Grisic Ana-Marija, Khandelwal Akash, Bertolino Mauro, Huisinga Wilhelm, Girard Pascal, Kloft Charlotte
Department of Clinical Pharmacy and Biochemistry, Institute of Pharmacy, Freie Universitaet Berlin, Berlin, Germany.
Graduate Research Training Program PharMetrX, Berlin, Germany.
CPT Pharmacometrics Syst Pharmacol. 2020 Nov;9(11):628-638. doi: 10.1002/psp4.12558. Epub 2020 Oct 9.
This study aimed to explore the currently competing and new semimechanistic clearance models for monoclonal antibodies and the impact of clearance model misspecification on exposure metrics under different study designs exemplified for cetuximab. Six clearance models were investigated under four different study designs (sampling density and single/multiple-dose levels) using a rich data set from two cetuximab clinical trials (226 patients with metastatic colorectal cancer) and using the nonlinear mixed-effects modeling approach. A two-compartment model with parallel Michaelis-Menten and time-decreasing linear clearance adequately described the data, the latter being related to post-treatment response. With respect to bias in exposure metrics, the simplified time-varying linear clearance (CL) model was the best alternative. Time-variance of the linear CL component should be considered for biotherapeutics if response impacts pharmacokinetics. Rich sampling at steady-state was crucial for unbiased estimation of Michaelis-Menten elimination in case of the reference (parallel Michaelis-Menten and time-varying linear CL) model.

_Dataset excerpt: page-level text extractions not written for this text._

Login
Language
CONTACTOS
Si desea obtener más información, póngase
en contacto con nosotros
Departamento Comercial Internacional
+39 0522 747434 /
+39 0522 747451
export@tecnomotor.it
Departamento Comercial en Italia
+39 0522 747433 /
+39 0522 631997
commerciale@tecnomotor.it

本研究旨在探讨目前用于单克隆抗体的相互竞争的新半机制清除模型,以及清除模型设定错误对不同研究设计下暴露指标的影响,以西妥昔单抗为例进行说明。使用来自两项西妥昔单抗临床试验(226例转移性结直肠癌患者)的丰富数据集,采用非线性混合效应建模方法,在四种不同的研究设计(采样密度和单剂量/多剂量水平)下研究了六种清除模型。具有平行米氏动力学和时间递减线性清除的二室模型充分描述了数据,后者与治疗后反应相关。关于暴露指标的偏差,简化的时变线性清除(CL)模型是最佳选择。如果反应影响药代动力学,对于生物治疗药物应考虑线性CL成分的时间变化。在参考(平行米氏动力学和时变线性CL)模型的情况下,稳态时的丰富采样对于米氏消除的无偏估计至关重要。